Collected data entries:
━━━━━━

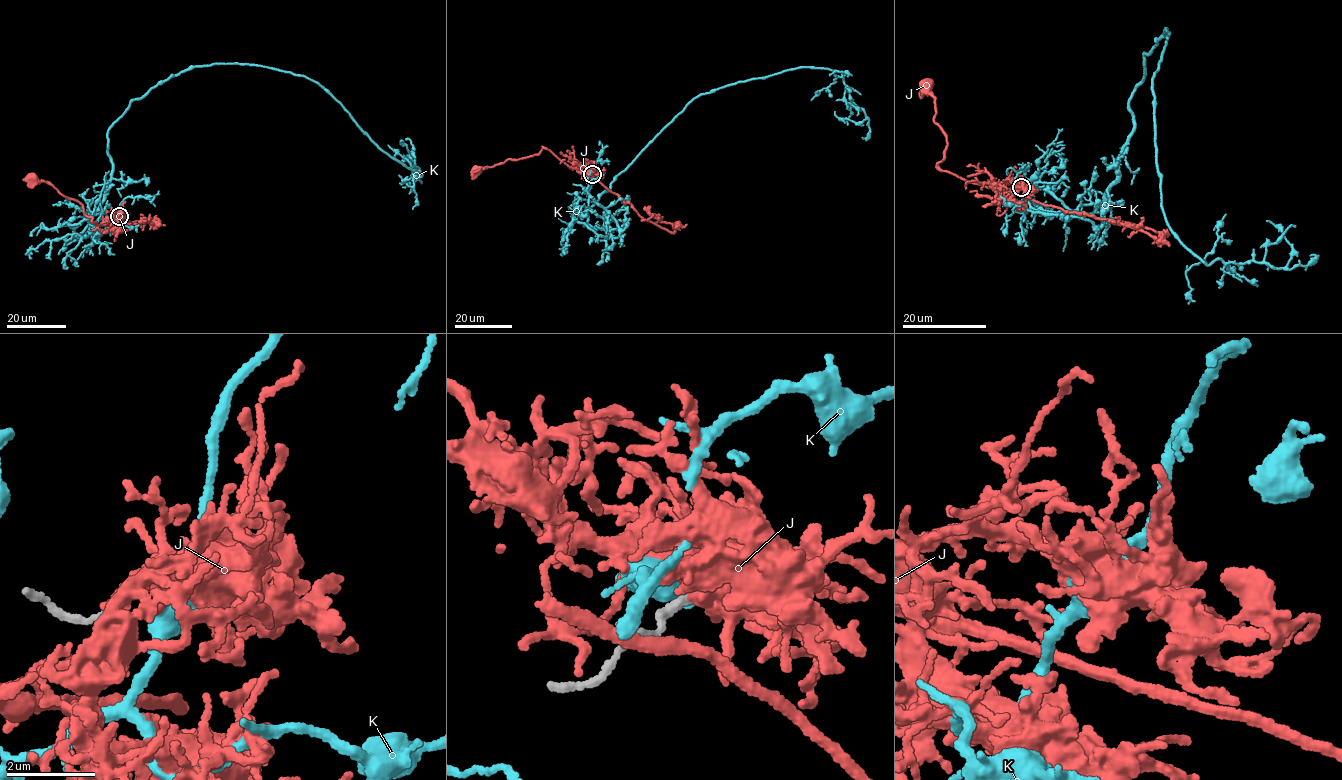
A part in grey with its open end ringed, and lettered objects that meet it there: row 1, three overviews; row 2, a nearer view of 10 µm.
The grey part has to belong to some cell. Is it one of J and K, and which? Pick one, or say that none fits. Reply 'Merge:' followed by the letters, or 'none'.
Merge: J

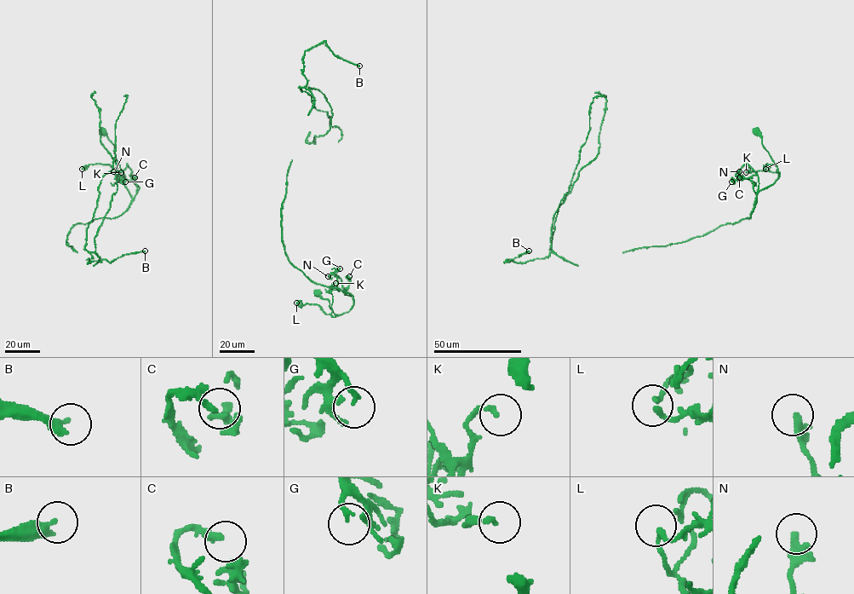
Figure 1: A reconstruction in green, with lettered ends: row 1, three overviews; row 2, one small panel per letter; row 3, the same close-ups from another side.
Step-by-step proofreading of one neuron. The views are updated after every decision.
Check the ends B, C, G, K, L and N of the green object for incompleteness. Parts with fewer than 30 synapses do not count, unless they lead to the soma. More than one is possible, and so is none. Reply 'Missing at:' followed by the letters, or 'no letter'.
Missing at: B

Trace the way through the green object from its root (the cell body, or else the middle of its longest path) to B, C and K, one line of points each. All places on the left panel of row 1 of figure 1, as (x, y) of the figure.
B: (101, 130), (139, 190), (121, 215), (74, 225), (66, 244), (93, 266), (90, 252), (88, 263), (145, 250)
C: (101, 130), (114, 146), (123, 175), (139, 187), (137, 191), (134, 178), (129, 175), (134, 177)
K: (101, 130), (114, 146), (115, 157), (124, 177), (117, 171), (121, 172)

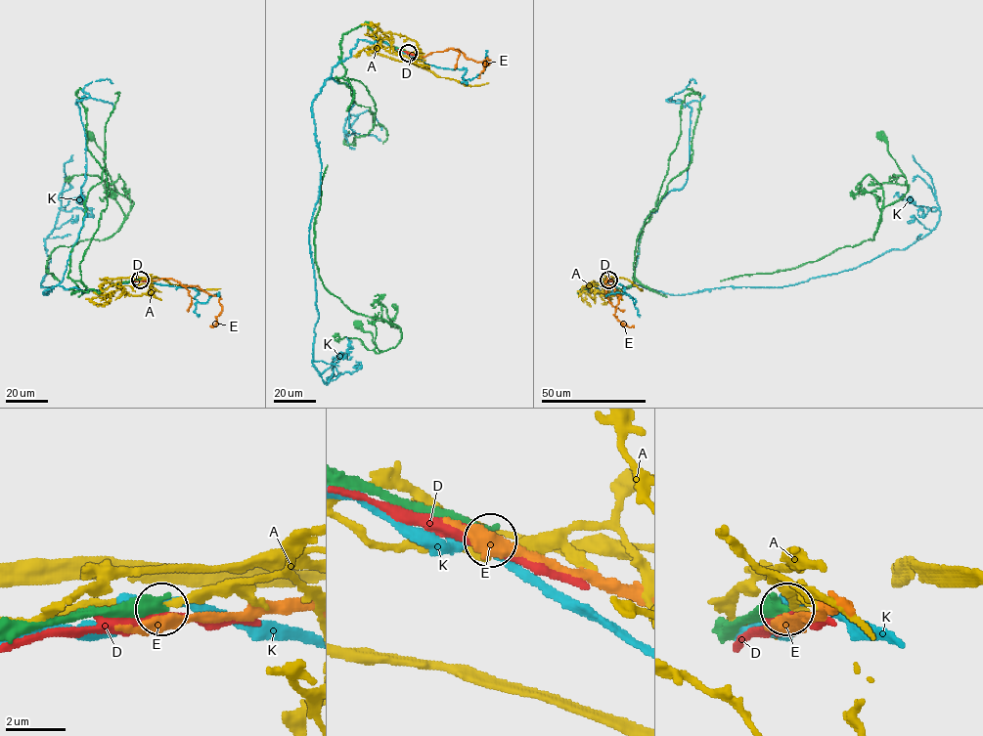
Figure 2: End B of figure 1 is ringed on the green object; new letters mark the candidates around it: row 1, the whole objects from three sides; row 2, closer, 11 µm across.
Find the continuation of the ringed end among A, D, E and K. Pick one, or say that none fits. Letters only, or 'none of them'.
none of them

━━━━━━

What the task requires:
Starting at the line that holds "Figure 2: End", set down each line exactly through the last line of the records above, and no others.

Response area:
Figure 2: End B of figure 1 is ringed on the green object; new letters mark the candidates around it: row 1, the whole objects from three sides; row 2, closer, 11 µm across.
Find the continuation of the ringed end among A, D, E and K. Pick one, or say that none fits. Letters only, or 'none of them'.
none of them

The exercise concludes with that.